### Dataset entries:
▼▼▼

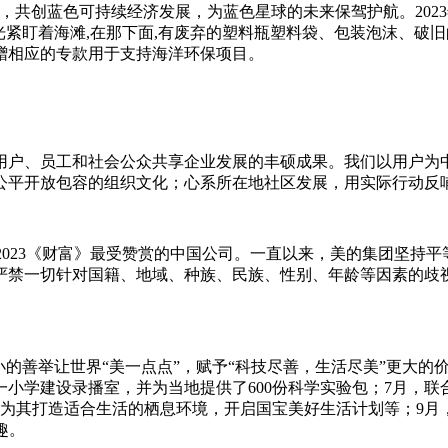
创蓝色可持续经济发展，为蓝色星球的未来保驾护航。2023年11
光紧盯着海滩,在那下面,有废弃的塑料瓶塑料袋、包装泡沫、破
赠相应的专款用于支持海洋环保项目。
用户、员工和社会公众共享企业发展的丰硕成果。我们以用户为
公平开放包容的组织文化；心系所在地社区发展，用实际行动反
”，2023《财富》最受赞赏的中国公司。一直以来，美的集团坚
严禁一切针对国籍、地域、种族、民族、性别、年龄等因素的歧
小的善举让世界“美一点点”，赋予“科技尽善，生活尽美”更大的
小学建设录播室，并为当地提供了600份科学实验包；7月，
并为其打造适合生活的栖息环境，开启国宝美好生活计划等；9月
趣。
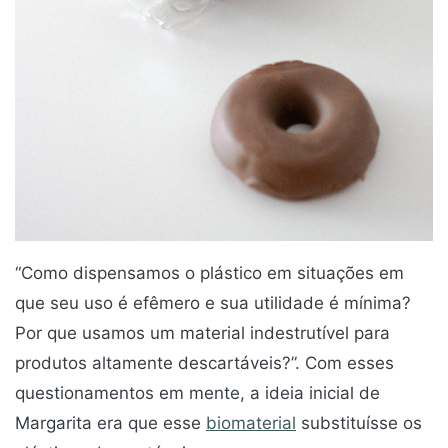
“Como dispensamos o plástico em situações em
que seu uso é efêmero e sua utilidade é mínima?
Por que usamos um material indestrutível para
produtos altamente descartáveis?”. Com esses
questionamentos em mente, a ideia inicial de
Margarita era que esse
biomaterial
substituísse os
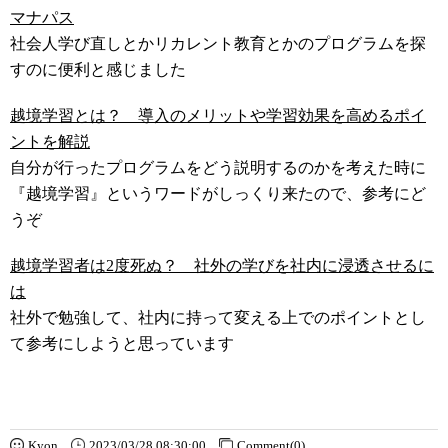
マナパス
社会人学び直しとかリカレント教育とかのプログラムを探
すのに便利と感じました
越境学習とは？ 導入のメリットや学習効果を高めるポイ
ントを解説
自分が行ったプログラムをどう説明するのかを考えた時に
『越境学習』というワードがしっくり来たので、参考にど
うぞ
越境学習者は2度死ぬ？ 社外の学びを社内に浸透させるに
は
社外で勉強して、社内に持って変える上でのポイントとし
て参考にしようと思っています
Kyon
2023/03/28 08:30:00
Comment(0)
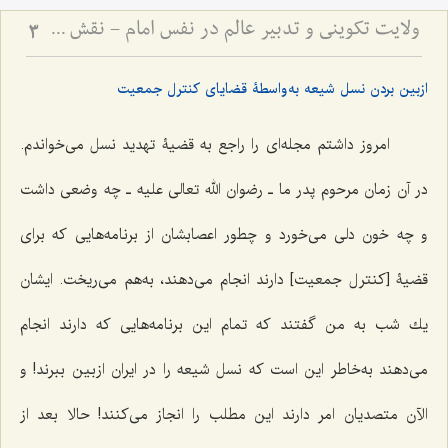
ولایت تکوینی و تدبیر عالم در نفس امام - نقش واسطه‌های ملکوتی در مدیریت جهان و اختیار انسان
3
ازبین بردن نسل شیعه به‌واسطۀ قضایای کنترل جمعیت
امروز داشتم مجله‌اى را راجع به قضیۀ تهدید نسل مى‌خواندم.
در آن زمان مرحوم پدر ما ـ ‌رضوان الله تعالی علیه‌ ـ چه وضعى داشت
و چه خون دلى مى‌خورد و چطور اعصابشان از برنامه‌هایى كه براى
قضیۀ [كنترل جمعیت] دارند انجام مى‌دهند، به‌هم مى‌ریخت. ایشان
یك شب به من گفتند که تمام این برنامه‌هایى كه دارند انجام‌
مى‌دهند به‌خاطر این است كه نسل شیعه را در ایران ازبین ببرند! و
الآن متصدیان امر دارند این مطلب را انجاز مى‌كنند! حالا بعد از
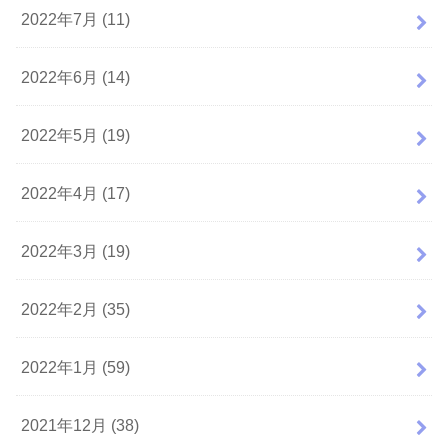
2022年7月 (11)
2022年6月 (14)
2022年5月 (19)
2022年4月 (17)
2022年3月 (19)
2022年2月 (35)
2022年1月 (59)
2021年12月 (38)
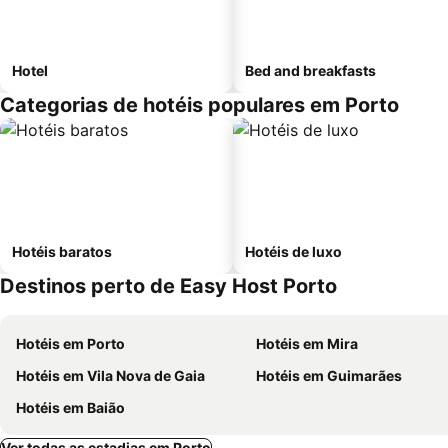
Hotel
Bed and breakfasts
Categorias de hotéis populares em Porto
Hotéis baratos
Hotéis de luxo
Destinos perto de Easy Host Porto
Hotéis em Porto
Hotéis em Mira
Hotéis em Vila Nova de Gaia
Hotéis em Guimarães
Hotéis em Baião
Ver todas as estadias em Porto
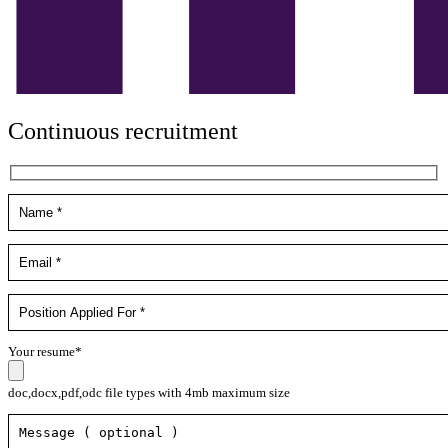
Continuous recruitment
Your resume*
doc,docx,pdf,odc file types with 4mb maximum size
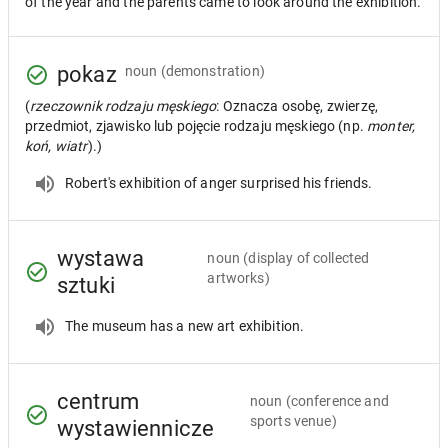
of the year and the parents came to look around the exhibition.
pokaz
noun
(demonstration)
(
rzeczownik rodzaju męskiego
: Oznacza osobę, zwierzę,
przedmiot, zjawisko lub pojęcie rodzaju męskiego (np.
monter,
koń, wiatr
).)
Robert's exhibition of anger surprised his friends.
wystawa
noun
(display of collected
artworks)
sztuki
The museum has a new art exhibition.
centrum
noun
(conference and
sports venue)
wystawiennicze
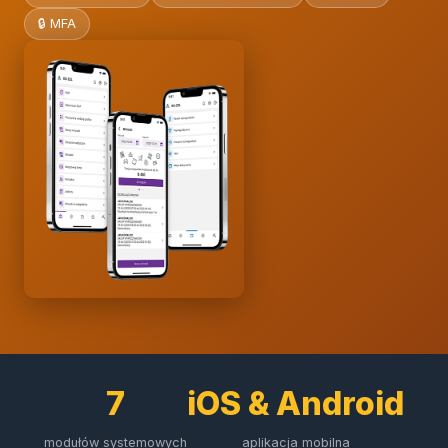
🔒 MFA
7
iOS & Android
modułów systemowych
aplikacja mobilna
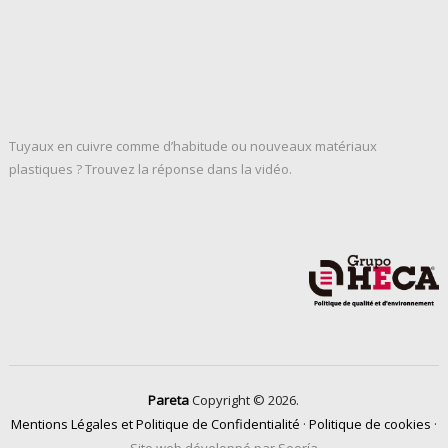
Tuyaux en cuivre comme d’habitude ou nouveaux matériaux
plastiques ? Trouvez la réponse dans la vidéo.
Pareta
Copyright © 2026.
Mentions Légales et Politique de Confidentialité
·
Politique de cookies
·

▲▲▲

Reproduce the text of all the data above word for word, keeping every line in its original order. Omit the image markers.

创蓝色可持续经济发展，为蓝色星球的未来保驾护航。2023年11
光紧盯着海滩,在那下面,有废弃的塑料瓶塑料袋、包装泡沫、破
赠相应的专款用于支持海洋环保项目。
用户、员工和社会公众共享企业发展的丰硕成果。我们以用户为
公平开放包容的组织文化；心系所在地社区发展，用实际行动反
”，2023《财富》最受赞赏的中国公司。一直以来，美的集团坚
严禁一切针对国籍、地域、种族、民族、性别、年龄等因素的歧
小的善举让世界“美一点点”，赋予“科技尽善，生活尽美”更大的
小学建设录播室，并为当地提供了600份科学实验包；7月，
并为其打造适合生活的栖息环境，开启国宝美好生活计划等；9月
趣。
“Como dispensamos o plástico em situações em
que seu uso é efêmero e sua utilidade é mínima?
Por que usamos um material indestrutível para
produtos altamente descartáveis?”. Com esses
questionamentos em mente, a ideia inicial de
Margarita era que esse
biomaterial
substituísse os
マナパス
社会人学び直しとかリカレント教育とかのプログラムを探
すのに便利と感じました
越境学習とは？ 導入のメリットや学習効果を高めるポイ
ントを解説
自分が行ったプログラムをどう説明するのかを考えた時に
『越境学習』というワードがしっくり来たので、参考にど
うぞ
越境学習者は2度死ぬ？ 社外の学びを社内に浸透させるに
は
社外で勉強して、社内に持って変える上でのポイントとし
て参考にしようと思っています
Kyon
2023/03/28 08:30:00
Comment(0)
ولایت تکوینی و تدبیر عالم در نفس امام - نقش واسطه‌های ملکوتی در مدیریت جهان و اختیار انسان
3
ازبین بردن نسل شیعه به‌واسطۀ قضایای کنترل جمعیت
امروز داشتم مجله‌اى را راجع به قضیۀ تهدید نسل مى‌خواندم.
در آن زمان مرحوم پدر ما ـ ‌رضوان الله تعالی علیه‌ ـ چه وضعى داشت
و چه خون دلى مى‌خورد و چطور اعصابشان از برنامه‌هایى كه براى
قضیۀ [كنترل جمعیت] دارند انجام مى‌دهند، به‌هم مى‌ریخت. ایشان
یك شب به من گفتند که تمام این برنامه‌هایى كه دارند انجام‌
مى‌دهند به‌خاطر این است كه نسل شیعه را در ایران ازبین ببرند! و
الآن متصدیان امر دارند این مطلب را انجاز مى‌كنند! حالا بعد از
2022年7月 (11)
2022年6月 (14)
2022年5月 (19)
2022年4月 (17)
2022年3月 (19)
2022年2月 (35)
2022年1月 (59)
2021年12月 (38)
Hotel
Bed and breakfasts
Categorias de hotéis populares em Porto
Hotéis baratos
Hotéis de luxo
Destinos perto de Easy Host Porto
Hotéis em Porto
Hotéis em Mira
Hotéis em Vila Nova de Gaia
Hotéis em Guimarães
Hotéis em Baião
Ver todas as estadias em Porto
Continuous recruitment
Your resume*
doc,docx,pdf,odc file types with 4mb maximum size
of the year and the parents came to look around the exhibition.
pokaz
noun
(demonstration)
(
rzeczownik rodzaju męskiego
: Oznacza osobę, zwierzę,
przedmiot, zjawisko lub pojęcie rodzaju męskiego (np.
monter,
koń, wiatr
).)
Robert's exhibition of anger surprised his friends.
wystawa
noun
(display of collected
artworks)
sztuki
The museum has a new art exhibition.
centrum
noun
(conference and
sports venue)
wystawiennicze
🔒 MFA
7
iOS & Android
modułów systemowych
aplikacja mobilna
Tuyaux en cuivre comme d’habitude ou nouveaux matériaux
plastiques ? Trouvez la réponse dans la vidéo.
Pareta
Copyright © 2026.
Mentions Légales et Politique de Confidentialité
·
Politique de cookies
·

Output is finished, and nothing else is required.